この辞書の編者は山岸教授なのですね。山岸さんは「山岸教授の日英語サロン」(http://blog.livedoor.jp/yamakatsuei/)というブログで英語のみならず日本語についてもおもしろい記事をたくさん書いていらっしゃいます。あの先生の辞書なら信頼できそうですね。
by たんご屋 (2008-09-01 08:43) 

mamarimama

山岸勝栄先生の 『スーパー・アンカー英和辞典』 を私も愛用していましたので、子守男さんが この辞書を推薦される お気持ちが わかるような気がします。早速 Amazon のカートに入れて保存しておきました。きっと近いうちに購入してしまうことになりそうです(笑)。
by mamarimama (2008-09-01 11:47) 

子守男

たんご屋 さん、コメントありがとうございました。この編者の方は有名な先生なのですね。知りませんでした。教えていただいたサイト、参考にさせていただきます。
by 子守男 (2008-09-02 01:23) 

子守男

mamarimama さん、コメントありがとうございました。私は「アンカー」を使ったことがないので内容に感心したのですが、なじみのある方には、旧辞書から受け継がれている特徴なのかもしれませんね。ともあれ、読んで面白く、参考になる辞書だと思いました。
by 子守男 (2008-09-02 01:26) 

50歳からの英語学習

はじめまして、私もこのたび「アンカーコズミカ英和辞典」を購入しました。じつは娘が高校生の時に「スーパー・アンカー英和辞典」を学校で薦められて持っており、大変見やすくて内容も素晴らしく、いい辞典だなぁ~と感心していた記憶があります。それで今回その上位版ということで、こちらの辞典を選んだしだいです。単語の説明などの内容はほぼ同じですが語彙数かなり増えていますし、二色塗りの赤字が少し落ち着いた色彩になっていますね。あと、コラムなどもさらに充実してるようです。そうそう、こちらのブログ「英語の海を泳ぐ」もたいへん参考になりましたよ。
by 50歳からの英語学習 (2008-11-20 22:06) 

子守男

50歳からの英語学習 さん、どうもありがとうございました。「アンカー」はいわば固定ファンがいる辞書のシリーズのようですね。こういった特色ある辞書がどんどん出てくるのは歓迎すべきことですよね。
by 子守男 (2008-11-23 18:13) 

friendlyundertaker

ときおり貴ブログを拝読しております。

今更ながらなのですが、この記事で紹介されたこの英和辞典が、ずいぶんと長らく気になっていました。そして昨年12月、職場近くの書店で実際に手にしてみて購入しました。

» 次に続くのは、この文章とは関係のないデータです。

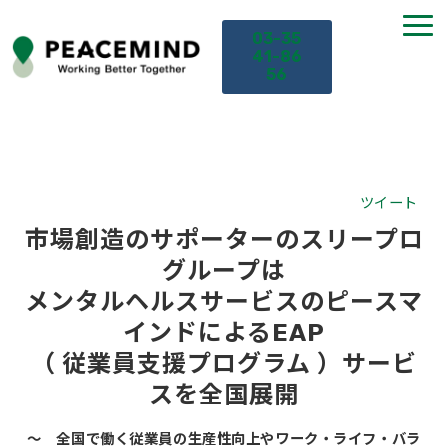
03-35
41-86
56
TOP
サービス
ツイート
市場創造のサポーターのスリープロ
課題から探す
グループは
メンタルヘルスサービスのピースマ
セミナー
インドによるEAP
（ 従業員支援プログラム ）サービ
お役立ち情報
スを全国展開
導入事例
～ 全国で働く従業員の生産性向上やワーク・ライフ・バラ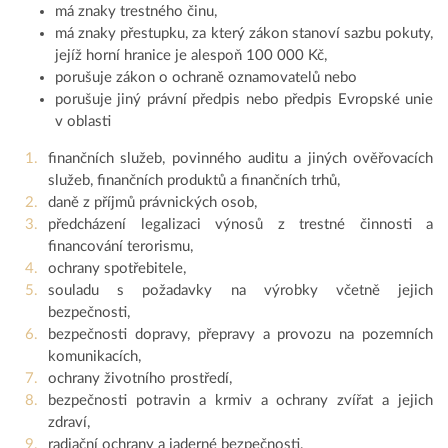
má znaky trestného činu,
má znaky přestupku, za který zákon stanoví sazbu pokuty,
jejíž horní hranice je alespoň 100 000 Kč,
porušuje zákon o ochraně oznamovatelů nebo
porušuje jiný právní předpis nebo předpis Evropské unie
v oblasti
finančních služeb, povinného auditu a jiných ověřovacích
služeb, finančních produktů a finančních trhů,
daně z příjmů právnických osob,
předcházení legalizaci výnosů z trestné činnosti a
financování terorismu,
ochrany spotřebitele,
souladu s požadavky na výrobky včetně jejich
bezpečnosti,
bezpečnosti dopravy, přepravy a provozu na pozemních
komunikacích,
ochrany životního prostředí,
bezpečnosti potravin a krmiv a ochrany zvířat a jejich
zdraví,
radiační ochrany a jaderné bezpečnosti,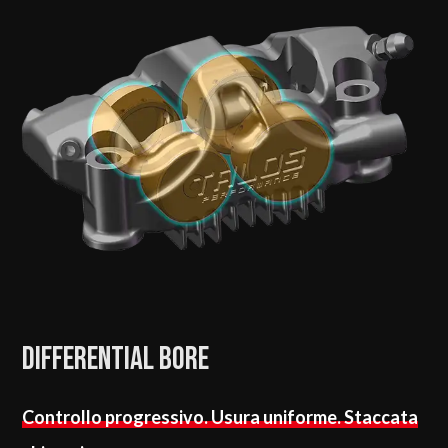
Differential Bore
Controllo progressivo. Usura uniforme. Staccata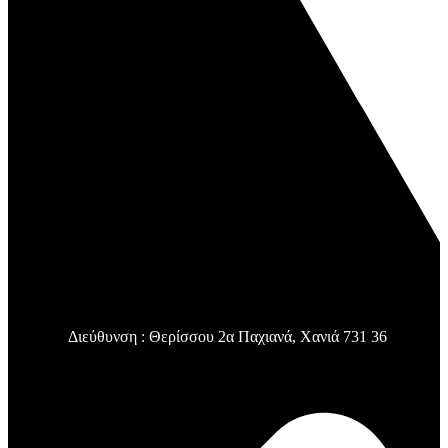
Διεύθυνση : Θερίσσου 2α Παχιανά, Χανιά 731 36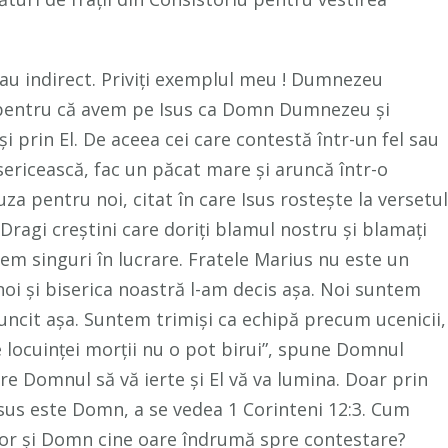
au indirect. Priviți exemplul meu ! Dumnezeu
i, pentru că avem pe Isus ca Domn Dumnezeu și
 prin El. De aceea cei care contestă într-un fel sau
isericească, fac un păcat mare și aruncă într-o
za pentru noi, citat în care Isus rostește la versetul
. Dragi creștini care doriți blamul nostru și blamați
ntem singuri în lucrare. Fratele Marius nu este un
noi și biserica noastră l-am decis așa. Noi suntem
uncit așa. Suntem trimiși ca echipă precum ucenicii,
le locuinței morții nu o pot birui”, spune Domnul
re Domnul să vă ierte și El vă va lumina. Doar prin
sus este Domn, a se vedea 1 Corinteni 12:3. Cum
tor și Domn cine oare îndrumă spre contestare?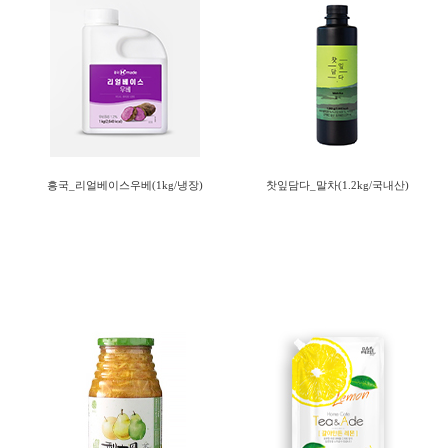
흥국_리얼베이스우베(1kg/냉장)
찻잎담다_말차(1.2kg/국내산)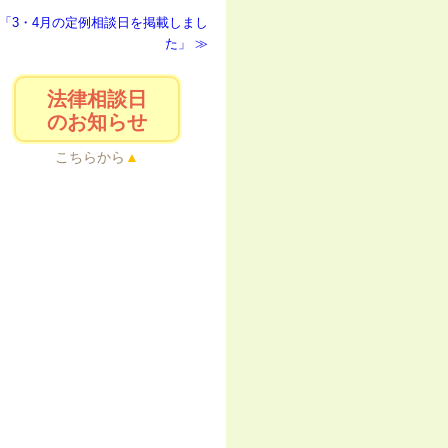
「3・4月の定例相談日を掲載しまし
た」
法律相談日
のお知らせ
こちらから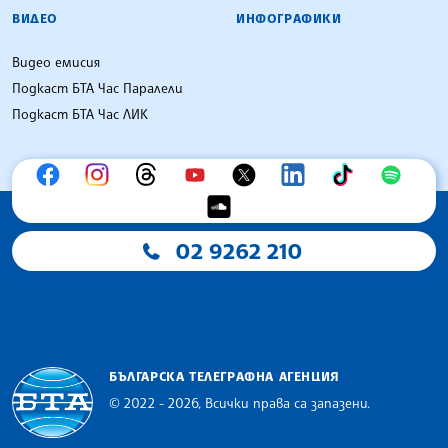
ВИДЕО
ИНФОГРАФИКИ
Видео емисия
Подкаст БТА Час Паралели
Подкаст БТА Час ЛИК
02 9262 210
БЪЛГАРСКА ТЕЛЕГРАФНА АГЕНЦИЯ
© 2022 - 2026, Всички права са запазени.
Българска телеграфна агенция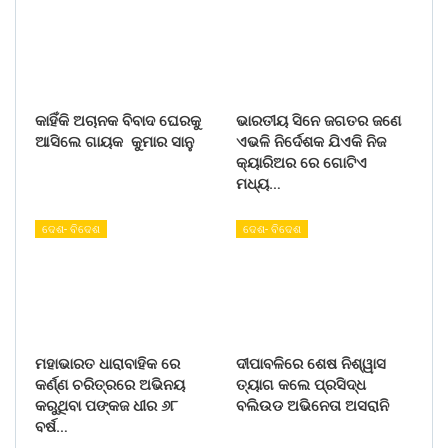
କାହିଁକି ଅଚାନକ ବିବାଦ ଘେରକୁ
ଭାରତୀୟ ସିନେ ଜଗତର ଜଣେ
ଆସିଲେ ଗାୟକ କୁମାର ସାନୁ
ଏଭଳି ନିର୍ଦେଶକ ଯିଏକି ନିଜ
କ୍ୟାରିଅର ରେ ଗୋଟିଏ
ମଧ୍ୟ…
ଦେଶ- ବିଦେଶ
ଦେଶ- ବିଦେଶ
ମହାଭାରତ ଧାରାବାହିକ ରେ
ଦୀପାବଳିରେ ଶେଷ ନିଶ୍ୱାସ
କର୍ଣ୍ଣ ଚରିତ୍ରରେ ଅଭିନୟ
ତ୍ୟାଗ କଲେ ପ୍ରସିଦ୍ଧ
କରୁଥିବା ପଙ୍କଜ ଧୀର ୬୮
ବଲିଉଡ ଅଭିନେତା ଅସରାନି
ବର୍ଷ…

まず気に入ったことは、これは内容とは関係ないのですが、「触り心地」です。それから「サイズ」。そして貴殿もおっしゃっていますが、「2本のしおり」。さらには各ページの「レイアウト、文字の大きさや色」など。私はこうした「物理的な」諸点も結構大切だと思っています。

半年間実際に使ってみて、なかなかためになりました。たしかに「読める」英和辞典でした。まれに載っていない単語があったりしましたが、それは決してこの辞典の評価を落とすものでも何でもなく、他の辞典を併用すれば良いだけのことです。外国語としての英語を学習する際に、大変に役に立ちそしてためになり、まことに嬉しい辞典でした。学習することを楽しくしてくれる英和辞典だと感じました。

かつて「英語で考える」などと言われていた時代に育ち、ペーパーバックの英英辞典やロジェのシソーラスなどばかりにあたり、只管英語かぶれのようになっていた時期がありました。しかし平均的な日本人の英語学習者としては、やはり良質な英和辞典の存在は欠かせないと感じています。母語である日本語を大切にしながら、これを英語の学習にも十分に活用したいと考えるものです。

貴殿のこの記事がなければ、あるいは私はこの英和辞典にはめぐり会っていなかったかもしれません。大変に遅ればせながら、ありがとうございました。

by friendlyundertaker (2016-07-06 23:21) 

tempus fugit

紙の辞書は物理的なポイントも大切、というのはおっしゃるとおりですよね。十代の時に愛用した、緑の箱に入った「研究社英和中辞典」、その後に使った「旺文社英和中辞典」「小学館プログレッシブ英和中辞典」は、どれも見やすかったという記憶があります。そうそう、各辞書の「匂い(香り)」にも印象づけられたことを思い出します。